Wednesday, July 30, 2008

Pirandexcellent

I tend to like Pirandellian pieces. For those of you who are not familiar with the term, it is named after an Italian author/playwright, Luigi Pirandello, whose most famous work is the play Six Characters in Search of An Author. Pirandellian refers to works wherein the characters are self-aware of their author, the author is inserted into the work or the line between story and reality is crossed in some way. The most recent example I can think of is Stranger Than Fiction. (See it if you haven’t! I have a post about it here.) Actually Nim's Island does it more recently but I've not seen it. I’d like to bring up another wonderful movie to see on the subject of writing and writers, Pirandello Style!

Recently the famous At the Movies with its trademark Thumbs Up or Thumbs Down has retired. Well, thank goodness for it when it did air, otherwise I might never have known about this movie. Siskel and Ebert reviewed the 10 most underrated films of the year 1986. One of them caught my attention. The Adventures of Mark Twain. Besides being noteworthy for its clever content, the movie is Claymation. The whole movie. Way before Wallace & Gromit’s feature film. It’s a feast for the eyes and imagination.

Another quick history lesson: Mark Twain came into the world with the arrival of Halley’s Comet. Seventy six years later, when it returned, Twain died. He said, I came in with Halley's Comet in 1835. It is coming again next year, and I expect to go out with it. It will be the greatest disappointment of my life if I don't go out with Halley's Comet. The Almighty has said, no doubt: "Now here are these two unaccountable freaks; they came in together, they must go out together."
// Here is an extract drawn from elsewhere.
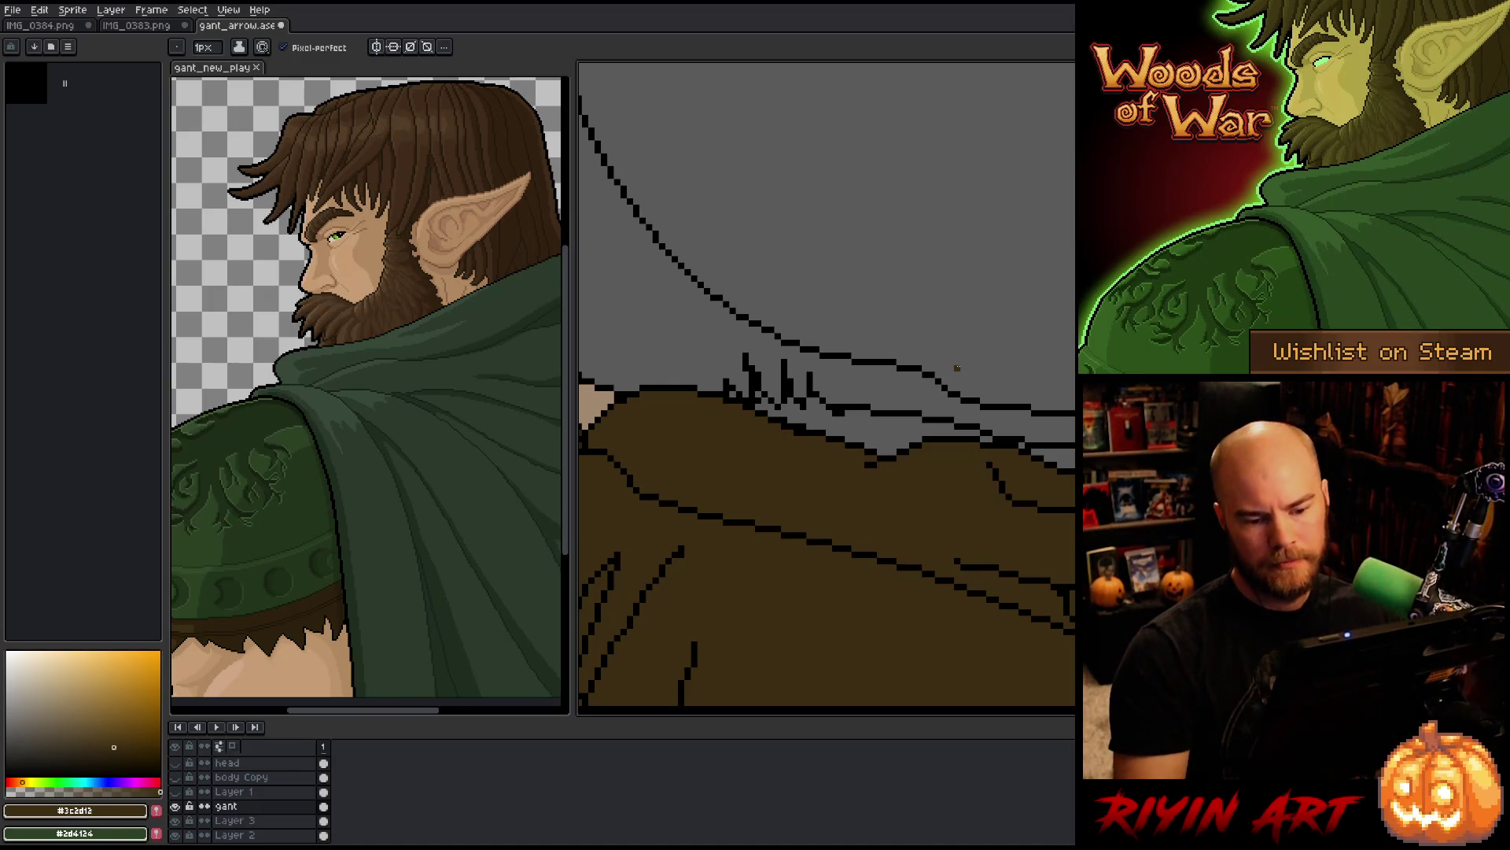
pyautogui.scroll(-3, 964, 437)
# Step: Touch up outline pixels at the skin edge near the belt in skin tone and black
pyautogui.moveTo(930, 410); pyautogui.dragTo(1012, 448)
The above is what the movie is based around. That, and a loose adaptation of his novel Tom Sawyer Abroad. In the film, Twain (Samuel Clemens) like his character, reveals a big airship with which he will travel the world. But his real goal, we learn, is to catch up to his destiny with the comet. In Abroad, Tom Sawyer and Huck Finn stow away. They do in Adventures, too. Ah-ha! Pirandellian! Yes, delightfully inexplicably Tom, Huck and Becky Thatcher fly away and interact with their creator. Twain seems very aware of who they are. To make it even more odd, the ship has an Indexivator (Index-Elevator) which will not only take you to the various floors of the aircraft but also to the works of Twain! At one point Tom is snatched back into his story by Aunt Polly’s arm coming out of the “black void” of the Indexivator. Injun Joe nearly escapes to get them. And, in one of my favorite scenes, the kids have a bout with The Mysterious Stranger. Twain also reads from The Diary of Adam and Eve to them and the book comes to life, so to speak.

It’s a movie packed with action, dark patches, laughs, surprises, inside jokes and witty quotes from Twain.
It’s a gem.
I’ve been showing people a scratchy overworn copy on video tape. How excited I’d been to find it on DVD a few years back.

I leave you with one of my favorite quotes of Twain, presented in the movie: The human race in all its poverty has only one truly effective weapon - Laughter. Against the assault of Laughter, nothing can stand.

2 comments:

Danielle Mari said...

As a huge fan of ol' Sam Clemmens, I definitely want to see the flick! Thanks for the advise. I must disagree, though, that this or S than F really qualify as Pirandellian (what a term!)... Although they include the fictionalized representation of an author, Pirandello actually wrote himself into the script. I know, I know. It seems a nit-picky difference-- but to me that difference makes all the difference. His choice to inject himself (though argued by many as meer egotism) magnified a main theme of Six Characters: to smear the line between art and reality. It's the difference between someone else writing you into a plot about your life and you writing yourself into one of your stories... takes the idea of questioning reality to a whole new level.
Ok, I'll pack up my literary soap box and go polish my nerd glasses.

Peter Von Brown said...

Very well...but as I learned the term, it applied to the author-character relationship in general. Whichever way, it's a crazy literary mind warp.